> **INSTRUÇÕES E REQUISITOS**
Reproduza sem alterações o trecho do artigo sobre a vitória amarga do PS que começa nas palavras "António Costa ganhou" e termina depois de "feitas. Uma dificuldade.".

---- EXCERTO DA FONTE

A VITÓRIA AMARGA DO PS

 

António Costa ganhou as eleições. A verdade, porém, é que vai ter nos próximos anos uma vida mais difícil do que teve nos últimos quatro anos, apesar de então ter perdido as eleições. A prova provada de que há vitórias amargas, com sabor a desilusão.

  • Primeiro: agora já não o "papão" Passos Coelho para cimentar as hostes. A comparação a partir de agora é com os resultados obtidos e as promessas feitas. Uma dificuldade.
  • Segundo: qualquer solução de governo no futuro será mais instável do que a que existiu até agora. Mesmo que seja uma geringonça recauchutada. O espectro da instabilidade está no ar e acentuar-se-á ao longo do mandato. Mais dificuldade.
  • Terceiro: teremos no futuro menos economia, mesmo que não haja uma recessão. Mas todos os sinais externos – da Europa e fora dela – são no sentido de abrandamento económico. Ora, menos economia é menos dinheiro para distribuir. E menos dinheiro para distribuir é popularidade a menos e instabilidade a mais. Nova dificuldade.
  • Quarto: PCP e BE não serão tão dóceis no futuro como foram até agora. O primeiro, porque precisa de compensar na rua o esvaziamento com que se confronta nas urnas. O Bloco, esse, não fará a vida fácil ao PS. Afinal, em vários momentos, foi o verdadeiro saco de boxe do PS. Muitas vezes de forma desnecessária. A "vingança" chega sempre. Outra dificuldade.
  • Finalmente: a relação do PM com o PR. Por causa de Tancos, a relação entre Marcelo e Costa ficou afectada. Não havia necessidade. Não se esperem, a este respeito, sinais ou afloramentos públicos nos próximos tempos. Mas dificilmente a relação entre os dois voltará ao que era. E Costa, sem maioria, é manifestamente o elo mais fraco. Uma última e não irrelevante dificuldade.

--------
---- ENTRADAS EXTRAÍDAS

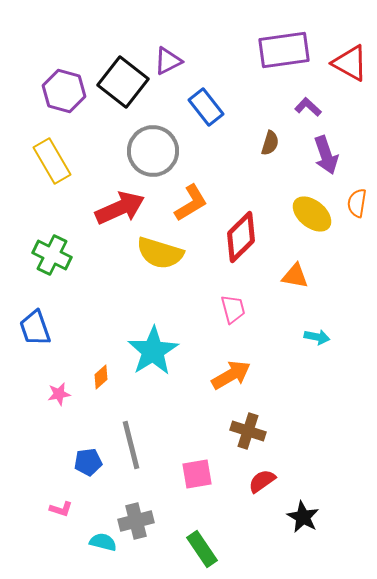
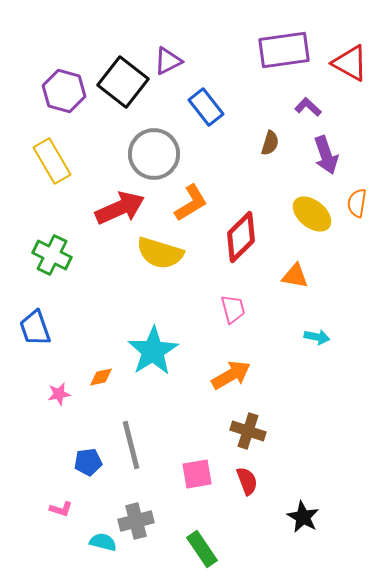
gray circle: moved 1 px right, 3 px down
orange diamond: rotated 30 degrees clockwise
red semicircle: moved 15 px left; rotated 104 degrees clockwise
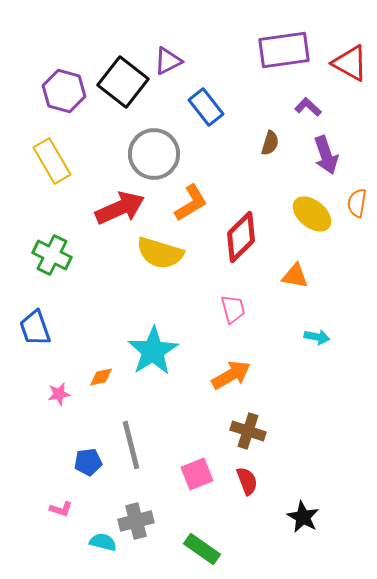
pink square: rotated 12 degrees counterclockwise
green rectangle: rotated 21 degrees counterclockwise
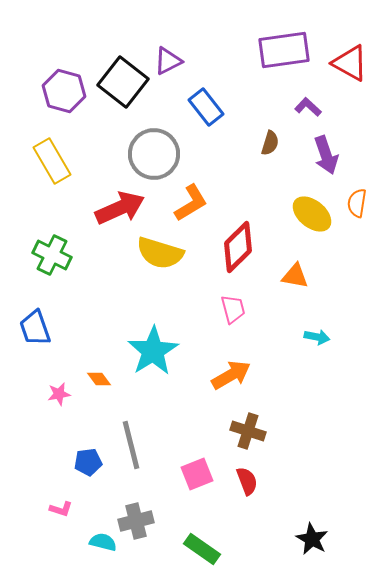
red diamond: moved 3 px left, 10 px down
orange diamond: moved 2 px left, 2 px down; rotated 65 degrees clockwise
black star: moved 9 px right, 22 px down
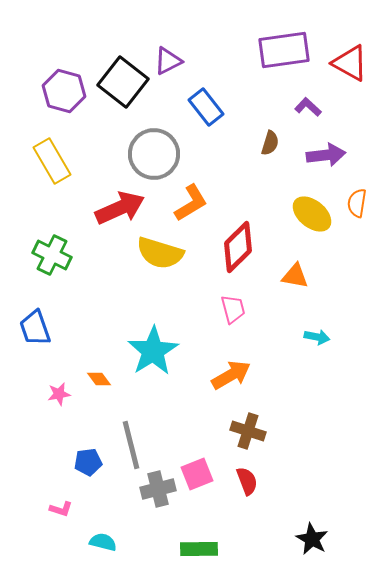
purple arrow: rotated 78 degrees counterclockwise
gray cross: moved 22 px right, 32 px up
green rectangle: moved 3 px left; rotated 36 degrees counterclockwise
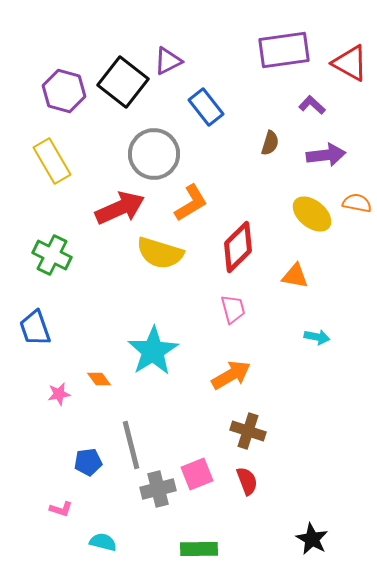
purple L-shape: moved 4 px right, 2 px up
orange semicircle: rotated 92 degrees clockwise
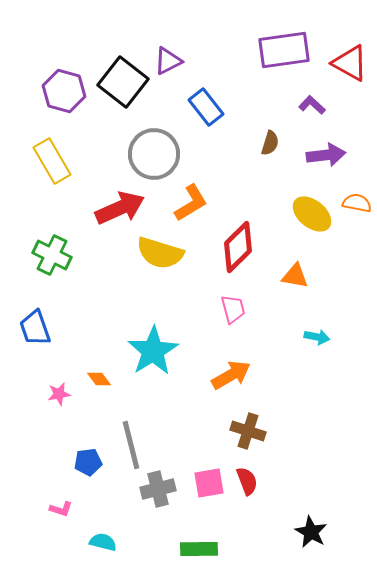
pink square: moved 12 px right, 9 px down; rotated 12 degrees clockwise
black star: moved 1 px left, 7 px up
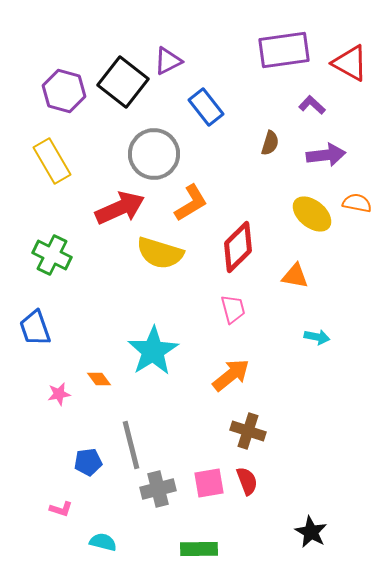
orange arrow: rotated 9 degrees counterclockwise
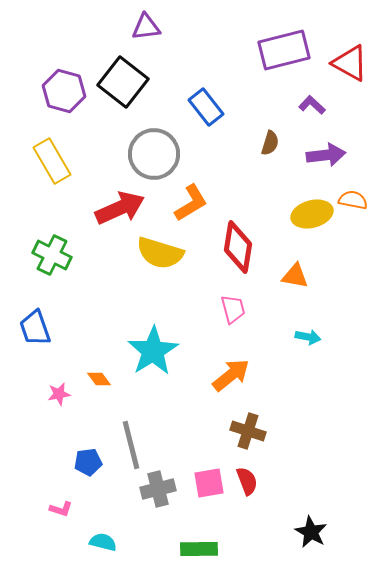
purple rectangle: rotated 6 degrees counterclockwise
purple triangle: moved 22 px left, 34 px up; rotated 20 degrees clockwise
orange semicircle: moved 4 px left, 3 px up
yellow ellipse: rotated 54 degrees counterclockwise
red diamond: rotated 36 degrees counterclockwise
cyan arrow: moved 9 px left
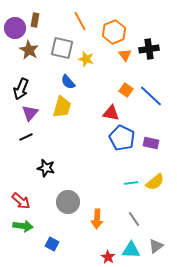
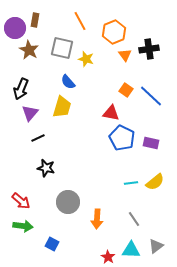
black line: moved 12 px right, 1 px down
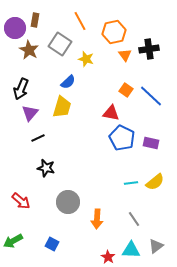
orange hexagon: rotated 10 degrees clockwise
gray square: moved 2 px left, 4 px up; rotated 20 degrees clockwise
blue semicircle: rotated 91 degrees counterclockwise
green arrow: moved 10 px left, 15 px down; rotated 144 degrees clockwise
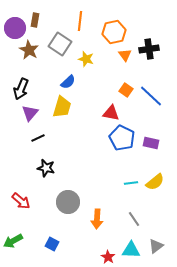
orange line: rotated 36 degrees clockwise
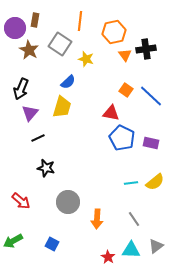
black cross: moved 3 px left
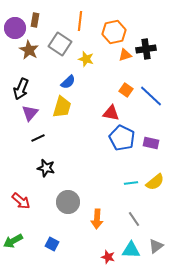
orange triangle: rotated 48 degrees clockwise
red star: rotated 16 degrees counterclockwise
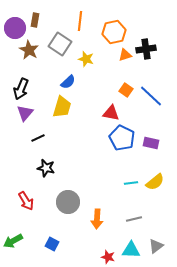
purple triangle: moved 5 px left
red arrow: moved 5 px right; rotated 18 degrees clockwise
gray line: rotated 70 degrees counterclockwise
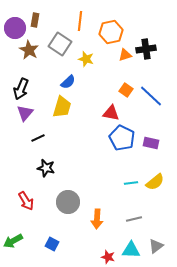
orange hexagon: moved 3 px left
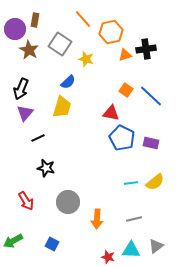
orange line: moved 3 px right, 2 px up; rotated 48 degrees counterclockwise
purple circle: moved 1 px down
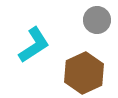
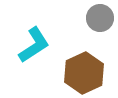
gray circle: moved 3 px right, 2 px up
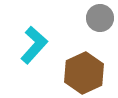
cyan L-shape: rotated 15 degrees counterclockwise
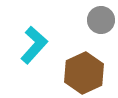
gray circle: moved 1 px right, 2 px down
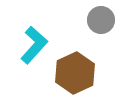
brown hexagon: moved 9 px left
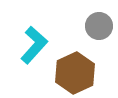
gray circle: moved 2 px left, 6 px down
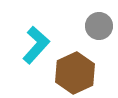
cyan L-shape: moved 2 px right
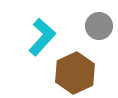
cyan L-shape: moved 6 px right, 8 px up
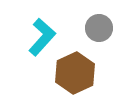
gray circle: moved 2 px down
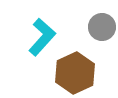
gray circle: moved 3 px right, 1 px up
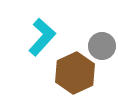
gray circle: moved 19 px down
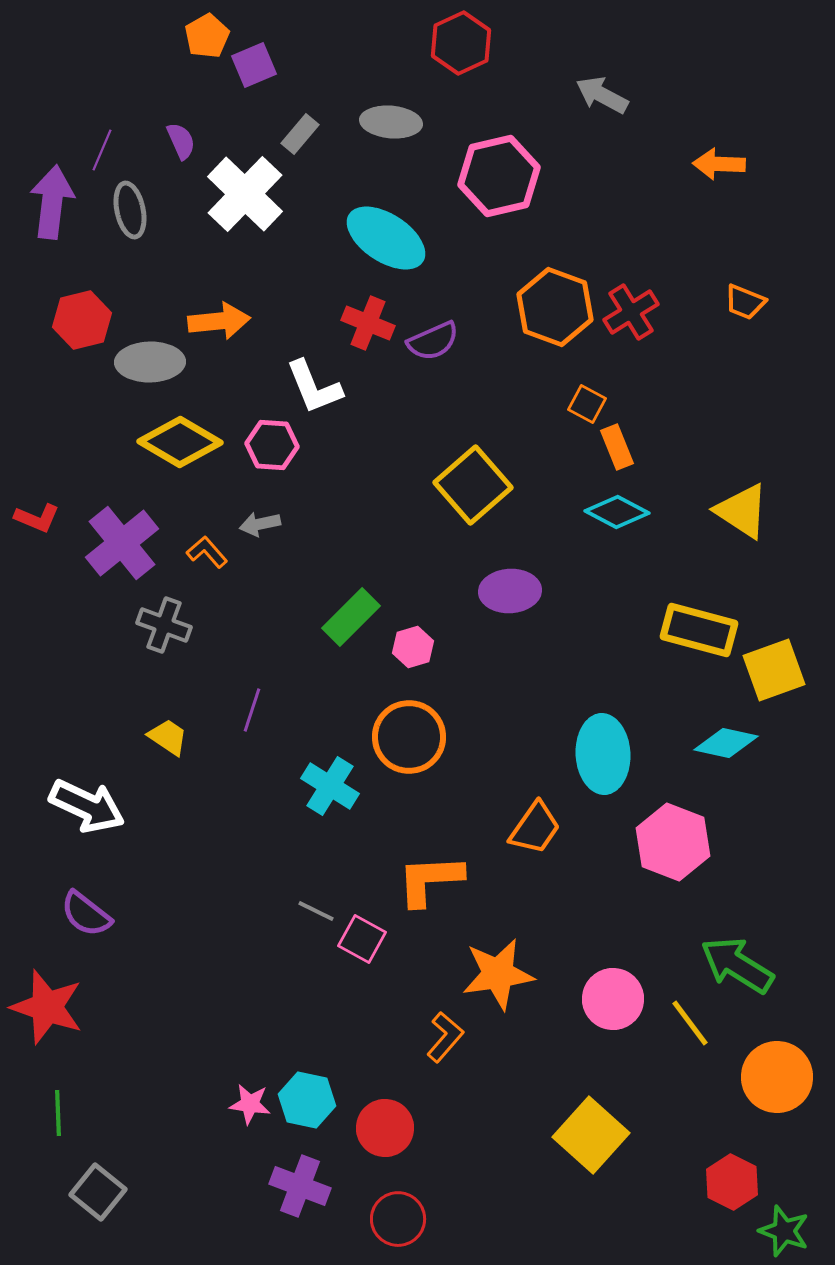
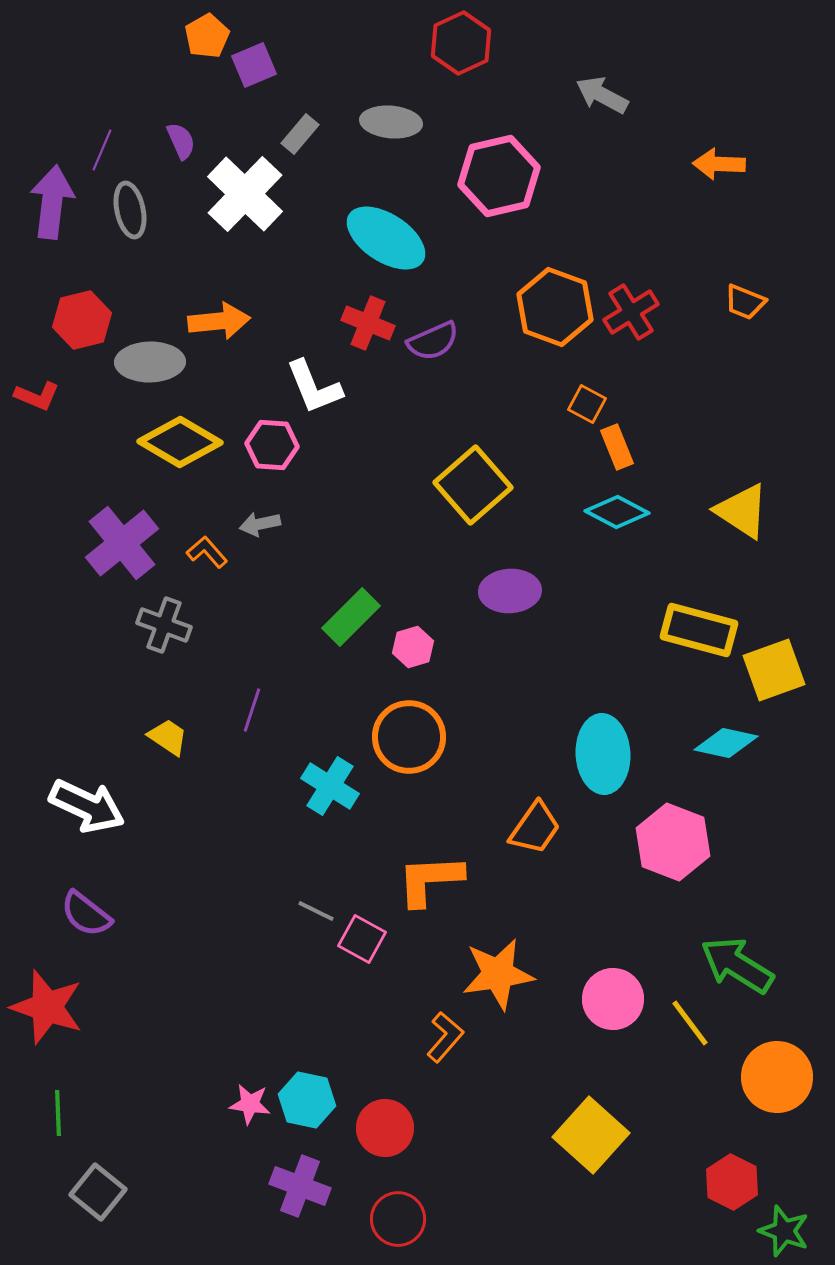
red L-shape at (37, 518): moved 122 px up
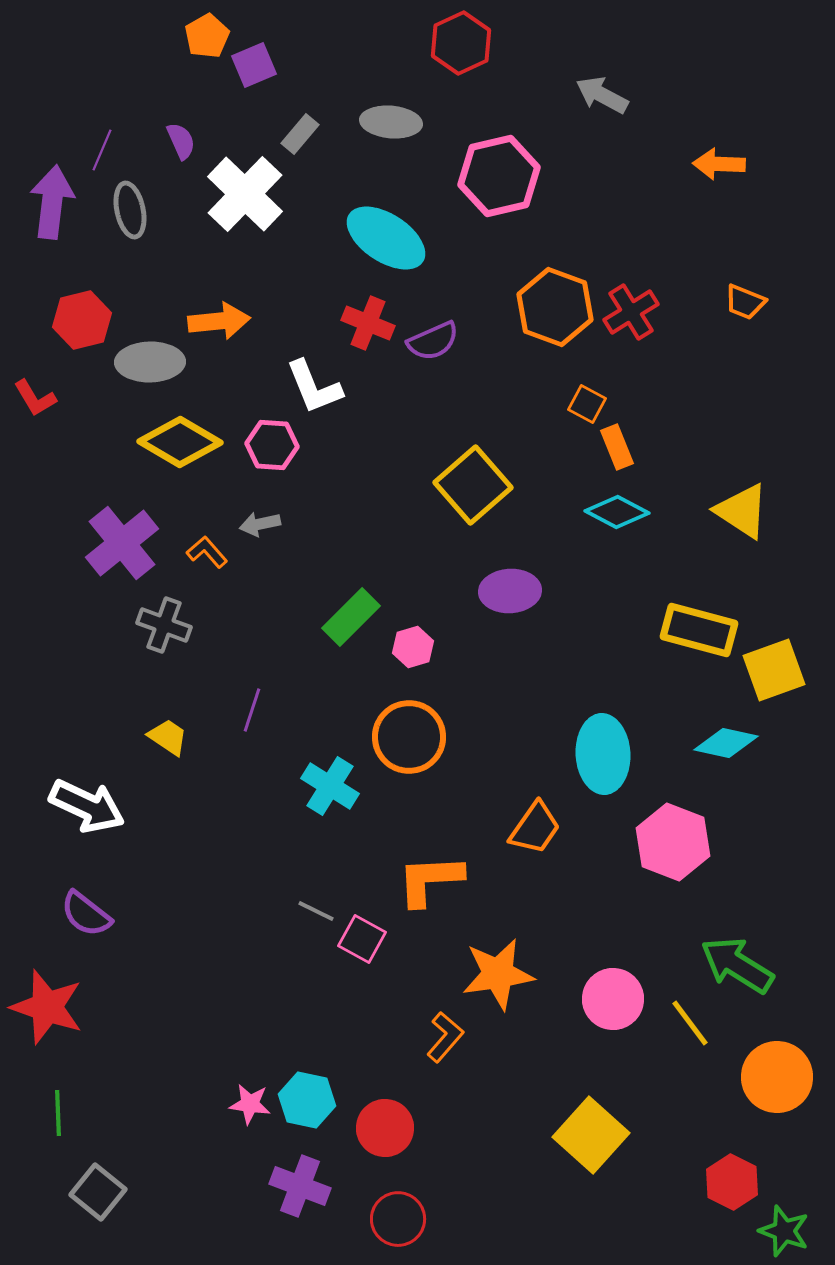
red L-shape at (37, 396): moved 2 px left, 2 px down; rotated 36 degrees clockwise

--------

> **RESOLUÇÃO DO EXERCÍCIO**
António Costa ganhou as eleições. A verdade, porém, é que vai ter nos próximos anos uma vida mais difícil do que teve nos últimos quatro anos, apesar de então ter perdido as eleições. A prova provada de que há vitórias amargas, com sabor a desilusão.

  • Primeiro: agora já não o "papão" Passos Coelho para cimentar as hostes. A comparação a partir de agora é com os resultados obtidos e as promessas feitas. Uma dificuldade.